Thanks largely to a series of U.S. Supreme Court decisions giving corporations more avenues to fund election and election-adjacent activities, it’s lawful for Duke to both contribute to political groups and keep most of those donations hidden.
While the IRS requires 527 political groups like GOPAC, Inc., to report its funders, the connected entity GOPAC Education Fund has no such requirements. Similarly, Duke posts its 527 and political committee contributions online twice a year but doesn’t disclose donations to connected entities.
This year, Duke hasn’t contributed to GOPAC, Inc. yet, according to the group’s IRS filing, though numerous oil and gas interests have, including Koch Industries and the American Gas Association. Asked by email if the company has contributed to GOPAC Education Fund this year or last, or planned to disclose its donations, spokesperson Grace Rountree didn’t answer directly.
“Duke Energy is proud to participate in public discourse on important energy topics that affect our customers and our company’s role in providing affordable energy in North Carolina,” she wrote. “All our giving is done in compliance with relevant laws and disclosure requirements and is funded by Duke Energy shareholders.”
Whether with backing from Duke or not, Arlington, Virginia-based GOPAC Education Fund has waded into the debate over controversial energy legislation the company supports, H 951, which narrowly passed the House last month.
The group sent out at least two mailers to the districts of House Majority Leader Rep. John Bell of Wayne County and Rep. Howard Penny, Republican of Harnett County, thanking the lawmakers for backing the bill.
Like advertising earlier this year sponsored by Citizens for a Responsible Energy Future, the postcards reference hot button national issues that hold appeal for conservative voters — in this case inveighing against the Green New Deal and a carbon tax.
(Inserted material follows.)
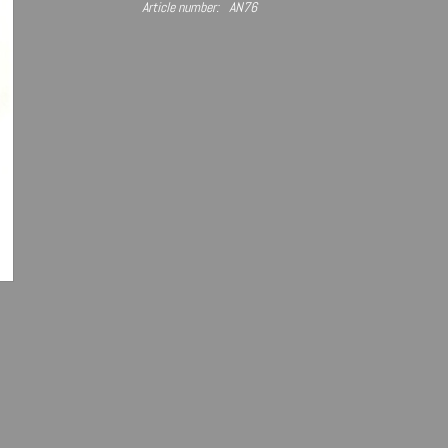
Article number:
AN76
The two mailers alone can’t have been a big investment, but they could foreshadow more significant spending to come. Citizens for a Responsible Energy Future spent at least $367,000 in the 2020 primaries, and Democrats in the General Assembly fear that Duke will spend millions to promote Republicans in 2022 via a web of other so-called ‘dark money’ groups.
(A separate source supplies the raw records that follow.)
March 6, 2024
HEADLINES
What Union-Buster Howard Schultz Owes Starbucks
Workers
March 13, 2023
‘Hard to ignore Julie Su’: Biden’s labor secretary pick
‘50 million extra dollars’
Though these expenditures aren’t technically above the line, critics contend all shareholder profits ultimately originate with customers. Influence spending, Warren believes, violates ratepayers’ First Amendment and should be prohibited.
“It’s an accounting fiction,” Warren said, for ratepayer money to be paid to Duke, then, “filtered through the system and, at some point, turned into greenwashing ads or targeted philanthropy to buy favor with different entities and to stifle criticism.”
Two years ago, the Utilities Commission rejected that argument in no uncertain terms, writing in a unanimous order that the laws governing utility regulation gave the panel no legal basis to restrict the use of Duke’s profits.
“Nowhere in these statutes, or the Act, is there even a hint of the Commission having authority to direct how the utility or its parent company spends the utility’s earnings,” they wrote.
Bob Hall, a campaign finance expert who weighed in on the recent ruling and is sympathetic to Warren’s case, agrees with commissioners on this point — “in a narrow way,” he said. “They can’t prevent a certain freedom of speech for the utility.”
But, he suggests, “the ratepayers are being forced to subsidize Duke’s political speech because the Utilities Commission grants them such a high rate of return. If they’ve got 50 million extra dollars to just throw around on all this ‘goodwill lobbying’ stuff, maybe they’re getting too big a profit.”